Funds with lower downside risk should make the core of your portfolio

Is there any guideline as to what should comprise a typical CORE portfolio? What is growth and value style of investing?
- Saibal Das

Funds that form the core of a portfolio should be those that don't come crashing down in turbulent times. In fact, they should provide support and stability to the overall portfolio. Another important element is that such funds should be more of buy-and-hold investments, not ones that you have to constantly monitor.

For a growth portfolio, a few large-cap tilted, diversified equity funds (including tax saving funds) can form the core. If it is an income portfolio in question, then a traditional fixed deposit or maybe a monthly income plan (MIP) which doles out dividends at regular intervals (though not guaranteed) can form the core.

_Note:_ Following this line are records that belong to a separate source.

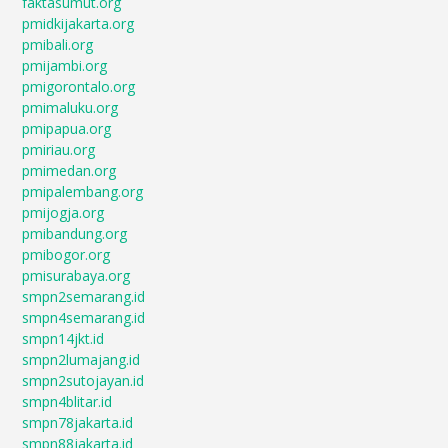
faktasumut.org
pmidkijakarta.org
pmibali.org
pmijambi.org
pmigorontalo.org
pmimaluku.org
pmipapua.org
pmiriau.org
pmimedan.org
pmipalembang.org
pmijogja.org
pmibandung.org
pmibogor.org
pmisurabaya.org
smpn2semarang.id
smpn4semarang.id
smpn14jkt.id
smpn2lumajang.id
smpn2sutojayan.id
smpn4blitar.id
smpn78jakarta.id
smpn88jakarta.id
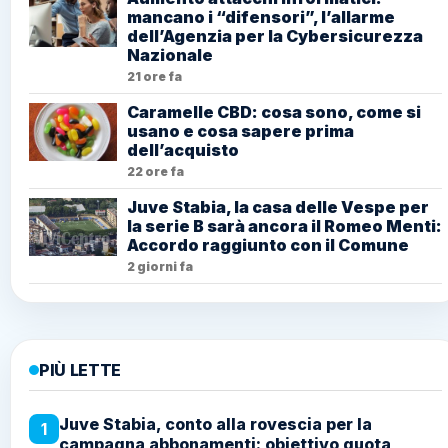
mancano i “difensori”, l’allarme
dell’Agenzia per la Cybersicurezza
Nazionale
21 ore fa
Caramelle CBD: cosa sono, come si
usano e cosa sapere prima
dell’acquisto
22 ore fa
Juve Stabia, la casa delle Vespe per
la serie B sarà ancora il Romeo Menti:
Accordo raggiunto con il Comune
2 giorni fa
PIÙ LETTE
Juve Stabia, conto alla rovescia per la
1
campagna abbonamenti: obiettivo quota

Within this universe, we recommend funds that have consistently impressed over the years, not sporadic and volatile performers.

A value investor will look for undervalued stocks that are available at attractive prices in relation to their price/earnings ratio (PE), price/book ratio (PB) or even current/future dividend. Fidelity India Value and ICICI Prudential Discovery are two prime examples of value investing. A growth investor will not look for undervalued stocks. He will go for stocks with strong earnings growth or revenue growth potential. Even if the stock is not cheap, unlike the case of a value investor, a growth investor will pick the stock on its growth potential. While growth stocks have superior earnings growth prospects, they are more volatile and have less downside protection. India being touted as a 'growth story', most funds are growth oriented, though it will not be unusual to find a mix of both investment styles in portfolios.